After we got back into the room and Macy confirmed to her mom that she was keeping the baby, things seemed to pick up speed. Mary left the room to tell Macy’s dad the happy news and she came back a few minutes later to tell us that he was thrilled. Less than half an hour later Macy was in what they said was a birthing tub, with her mom clutching one hand while I held the other. The midwife was in the water coaching her and I watched in absolute awe as Macy followed the instructions perfectly. I had expected her to be screaming in agony, but she held it all in, only letting out quiet grunts and groans.

“I… don’t… want… my baby… to hear… me screaming.”

She amazed me with her strength as the minutes stretched into an hour. Finally it was time for her to really push and the room was abuzz with activity as other assistants came in to help the midwife.

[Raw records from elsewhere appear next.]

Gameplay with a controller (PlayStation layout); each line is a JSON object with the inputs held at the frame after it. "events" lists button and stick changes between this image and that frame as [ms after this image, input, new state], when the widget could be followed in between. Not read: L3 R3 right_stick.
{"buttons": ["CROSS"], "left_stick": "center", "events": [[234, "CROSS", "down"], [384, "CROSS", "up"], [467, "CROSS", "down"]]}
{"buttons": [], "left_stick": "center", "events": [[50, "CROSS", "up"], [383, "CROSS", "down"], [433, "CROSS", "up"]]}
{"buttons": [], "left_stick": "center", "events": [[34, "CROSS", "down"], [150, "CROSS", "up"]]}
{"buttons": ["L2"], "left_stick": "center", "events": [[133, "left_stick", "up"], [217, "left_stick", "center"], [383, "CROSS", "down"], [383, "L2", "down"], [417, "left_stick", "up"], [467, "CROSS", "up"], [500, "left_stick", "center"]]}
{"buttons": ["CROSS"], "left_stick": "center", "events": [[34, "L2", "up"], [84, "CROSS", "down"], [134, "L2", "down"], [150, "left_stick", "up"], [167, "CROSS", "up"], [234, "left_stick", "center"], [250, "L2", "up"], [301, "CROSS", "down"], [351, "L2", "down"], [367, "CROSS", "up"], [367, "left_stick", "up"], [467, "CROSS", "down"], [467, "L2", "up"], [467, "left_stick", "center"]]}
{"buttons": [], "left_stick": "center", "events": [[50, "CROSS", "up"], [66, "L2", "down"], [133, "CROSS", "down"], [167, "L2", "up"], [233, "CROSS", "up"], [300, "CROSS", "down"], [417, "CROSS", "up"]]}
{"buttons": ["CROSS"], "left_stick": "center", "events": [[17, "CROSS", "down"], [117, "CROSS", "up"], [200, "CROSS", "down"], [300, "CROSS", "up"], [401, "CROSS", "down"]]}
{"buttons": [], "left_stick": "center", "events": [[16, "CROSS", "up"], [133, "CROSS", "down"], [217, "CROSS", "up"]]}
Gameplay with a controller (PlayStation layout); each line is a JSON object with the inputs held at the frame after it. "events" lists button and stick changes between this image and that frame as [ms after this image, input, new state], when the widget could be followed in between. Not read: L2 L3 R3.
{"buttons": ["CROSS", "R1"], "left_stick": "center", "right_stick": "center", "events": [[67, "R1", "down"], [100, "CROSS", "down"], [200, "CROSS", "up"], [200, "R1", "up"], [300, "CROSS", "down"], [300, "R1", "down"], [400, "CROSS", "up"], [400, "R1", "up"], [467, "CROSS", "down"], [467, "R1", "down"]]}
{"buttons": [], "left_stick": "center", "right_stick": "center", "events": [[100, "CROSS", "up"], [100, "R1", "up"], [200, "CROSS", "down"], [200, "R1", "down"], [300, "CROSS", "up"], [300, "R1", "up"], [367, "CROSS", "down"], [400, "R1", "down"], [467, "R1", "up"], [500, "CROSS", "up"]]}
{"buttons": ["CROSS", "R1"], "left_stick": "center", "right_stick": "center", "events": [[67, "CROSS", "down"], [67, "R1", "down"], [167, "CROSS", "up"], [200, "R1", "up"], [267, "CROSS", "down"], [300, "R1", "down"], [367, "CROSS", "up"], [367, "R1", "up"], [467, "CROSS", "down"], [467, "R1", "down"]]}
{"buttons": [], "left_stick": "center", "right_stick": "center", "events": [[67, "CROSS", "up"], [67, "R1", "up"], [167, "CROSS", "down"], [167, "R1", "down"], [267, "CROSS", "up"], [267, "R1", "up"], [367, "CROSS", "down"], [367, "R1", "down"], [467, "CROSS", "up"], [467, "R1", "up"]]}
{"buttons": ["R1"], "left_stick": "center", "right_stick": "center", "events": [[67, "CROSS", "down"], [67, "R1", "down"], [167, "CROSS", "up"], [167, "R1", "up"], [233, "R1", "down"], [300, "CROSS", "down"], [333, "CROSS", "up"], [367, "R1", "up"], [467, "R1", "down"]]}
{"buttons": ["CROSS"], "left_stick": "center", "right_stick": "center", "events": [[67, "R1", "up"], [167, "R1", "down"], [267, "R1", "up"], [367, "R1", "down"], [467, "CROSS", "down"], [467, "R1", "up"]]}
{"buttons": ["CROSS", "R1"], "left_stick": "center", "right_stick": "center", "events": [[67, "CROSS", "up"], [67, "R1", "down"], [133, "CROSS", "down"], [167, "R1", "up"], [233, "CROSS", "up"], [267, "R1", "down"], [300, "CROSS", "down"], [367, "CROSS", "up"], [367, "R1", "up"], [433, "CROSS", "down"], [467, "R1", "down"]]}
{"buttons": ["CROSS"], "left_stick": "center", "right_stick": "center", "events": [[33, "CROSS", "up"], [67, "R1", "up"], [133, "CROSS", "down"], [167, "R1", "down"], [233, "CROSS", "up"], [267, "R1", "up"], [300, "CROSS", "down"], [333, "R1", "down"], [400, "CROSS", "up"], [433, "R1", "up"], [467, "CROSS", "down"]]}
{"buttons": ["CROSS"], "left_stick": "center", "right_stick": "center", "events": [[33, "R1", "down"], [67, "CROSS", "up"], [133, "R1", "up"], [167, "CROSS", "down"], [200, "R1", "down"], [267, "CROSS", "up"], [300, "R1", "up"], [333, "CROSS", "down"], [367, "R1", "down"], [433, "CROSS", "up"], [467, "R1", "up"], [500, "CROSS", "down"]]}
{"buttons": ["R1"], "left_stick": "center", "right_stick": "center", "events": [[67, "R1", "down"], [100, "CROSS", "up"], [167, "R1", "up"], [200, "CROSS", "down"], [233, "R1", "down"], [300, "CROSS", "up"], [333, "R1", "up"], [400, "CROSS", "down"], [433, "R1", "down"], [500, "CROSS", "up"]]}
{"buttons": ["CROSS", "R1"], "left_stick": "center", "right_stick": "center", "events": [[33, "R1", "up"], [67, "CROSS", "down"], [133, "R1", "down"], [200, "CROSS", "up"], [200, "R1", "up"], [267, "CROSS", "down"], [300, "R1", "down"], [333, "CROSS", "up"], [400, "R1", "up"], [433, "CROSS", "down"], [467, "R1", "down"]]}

Bearing down, Macy followed all of the midwife’s instructions and within ten minutes she was pushing for the final time.

When the midwife lifted the baby up and out of the water, my jaw dropped. I heard someone saying that it was a girl, but I couldn’t take my eyes off this beautiful and perfect child that was so clearly not Brady or Chad’s. They’re white as can be, but Macy’s ex-boyfriend Steve was African-American and there is no doubt that this caramel colored little girl came from him.

“Oh my God,” Macy sobbed. “Oh my God! I never thought… She’s Steve’s. We used condoms! I can’t believe… She’s a miracle.”

Macy cried in wonder as she held the beautiful little girl that she had brought into the world against her chest. “Even when I thought she was Brady’s or Chad’s I loved her. She had my heart no matter who fathered her…it wouldn’t have mattered.”

I know that it wouldn’t have mattered, but I’d be lying if I said I wasn’t relieved for the baby that she wasn’t going to have to deal with the same feelings and emotions that Tristan and Trace have had to.

I fell head over heels in love with that little girl when Macy’s mom settled her into my arms, and I cried like a baby when Macy announced that she was naming the baby after the world’s best aunt and grandmother. In addition to being perfect and beautiful, Mia Mary Evans smelled heavenly and I inhaled her baby scent again and again with a smile on my face.

Just over nine months after Brady and Chad had altered the course of our lives forever, Macy and I were both smiling and happy to be alive. I cried tears of joy that I had my best friend back.

* * *

I fell asleep in a recliner in Macy’s room and didn’t wake up for a few hours. After spending some more time with baby Mia, I left to make the drive back to Tristan’s. I’d been texting with him since I had left his house last night and when I told him that I was going to be back soon, he assured me that a McDonald’s Egg McMuffin and an orange juice would be waiting for me.

I burst into tears when I read the note that he’d left next to the food on the table.

Beautiful girl

I’m so proud that you’re mine

You’re the definition of strength and beauty

You caught my fall and saved me from myself

Just by being you

You’re my gift

And I will treasure you

You’re all I wantto see

You’re all I want to taste

You’re all I want to feel

Only you

Just you

Just. You.

He hugged and kissed me deeply after I stopped crying about how beautiful what he had written was, and then we ate breakfast. Actually, he ate and I inhaled. After we ate he carried me to his bedroom where he got me undressed and put me into one of his t-shirts to sleep in. Laying me down gently on the bed, he curled up like a spoon behind me and held me as I filled him in on everything that had happened over the course of the night.

“Will she tell this Steve guy that he’s got a daughter?”

“She will but she doesn’t know how he’s going to take it and she isn’t sure that she even wants him involved, so she’s not going to list him on the birth certificate. Steve was a real asshole to her and I can’t help but blame him for what happened that night. His screwing with Macy’s head as badly as he did is what sent her over the edge and made her so desperate to blunt the pain. It’s not my decision though; it’s hers. Honestly, he’s kind of an asshole and I don’t know how he’s even going to feel when he finds out that he has a daughter. It could go either way, really. He may want to know her, or he may not. Either way, Macy says she’s fine with whatever comes. She’s got baby Mia now and she says that’s all she really cares about.”

“That’s good. The world could use more people like Macy. I can’t wait to meet her and the baby.”

My heart warmed and I swallowed past tears. “I love you.”